**WORK TASK:** Write out the data word for word, taking care that no picture is carried over.

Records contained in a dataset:
----

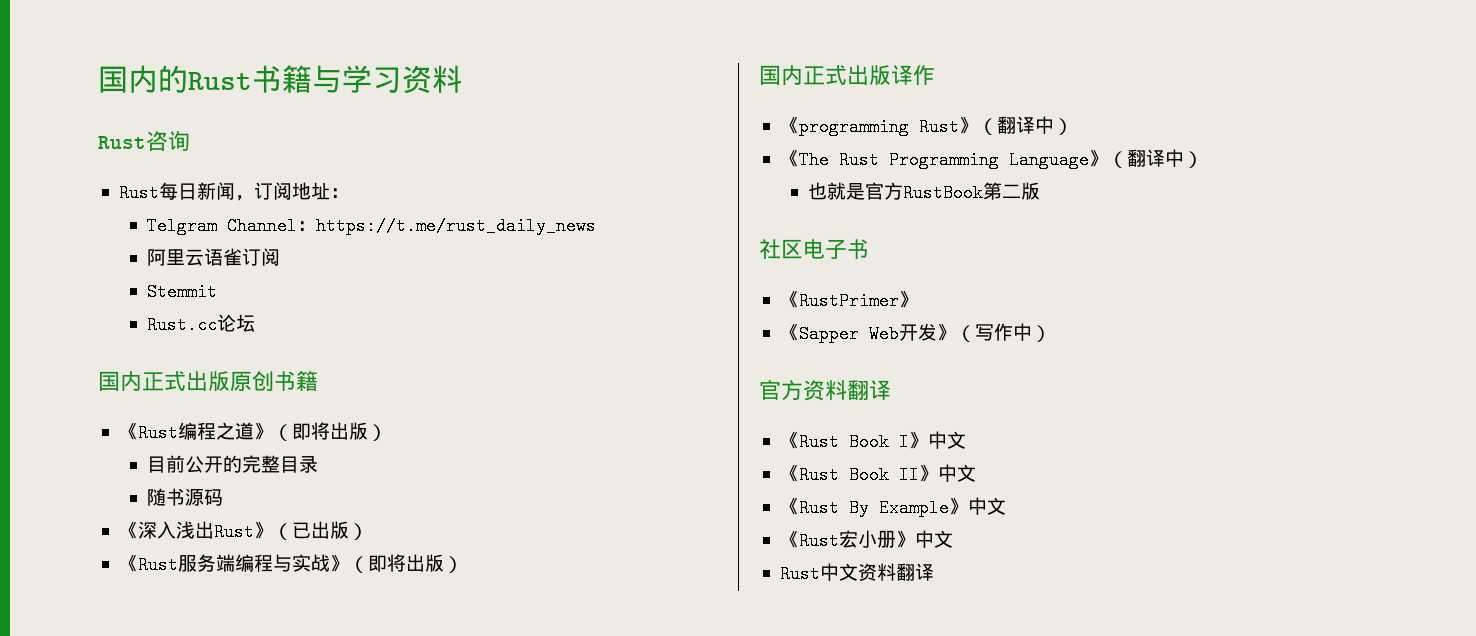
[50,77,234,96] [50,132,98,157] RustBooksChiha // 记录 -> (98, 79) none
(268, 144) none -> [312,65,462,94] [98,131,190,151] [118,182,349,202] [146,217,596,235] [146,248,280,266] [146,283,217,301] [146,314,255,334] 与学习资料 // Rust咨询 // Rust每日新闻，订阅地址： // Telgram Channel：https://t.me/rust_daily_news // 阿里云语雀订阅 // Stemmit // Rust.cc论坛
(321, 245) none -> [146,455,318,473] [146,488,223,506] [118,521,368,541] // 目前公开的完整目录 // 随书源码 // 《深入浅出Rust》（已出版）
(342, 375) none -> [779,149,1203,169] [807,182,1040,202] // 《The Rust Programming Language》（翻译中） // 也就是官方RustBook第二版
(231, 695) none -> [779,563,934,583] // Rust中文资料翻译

----

**ANSWER AREA:**
[50,77,234,96] [50,132,98,157] RustBooksChiha // 记录 -> (98, 79) none
(268, 144) none -> [312,65,462,94] [98,131,190,151] [118,182,349,202] [146,217,596,235] [146,248,280,266] [146,283,217,301] [146,314,255,334] 与学习资料 // Rust咨询 // Rust每日新闻，订阅地址： // Telgram Channel：https://t.me/rust_daily_news // 阿里云语雀订阅 // Stemmit // Rust.cc论坛
(321, 245) none -> [146,455,318,473] [146,488,223,506] [118,521,368,541] // 目前公开的完整目录 // 随书源码 // 《深入浅出Rust》（已出版）
(342, 375) none -> [779,149,1203,169] [807,182,1040,202] // 《The Rust Programming Language》（翻译中） // 也就是官方RustBook第二版
(231, 695) none -> [779,563,934,583] // Rust中文资料翻译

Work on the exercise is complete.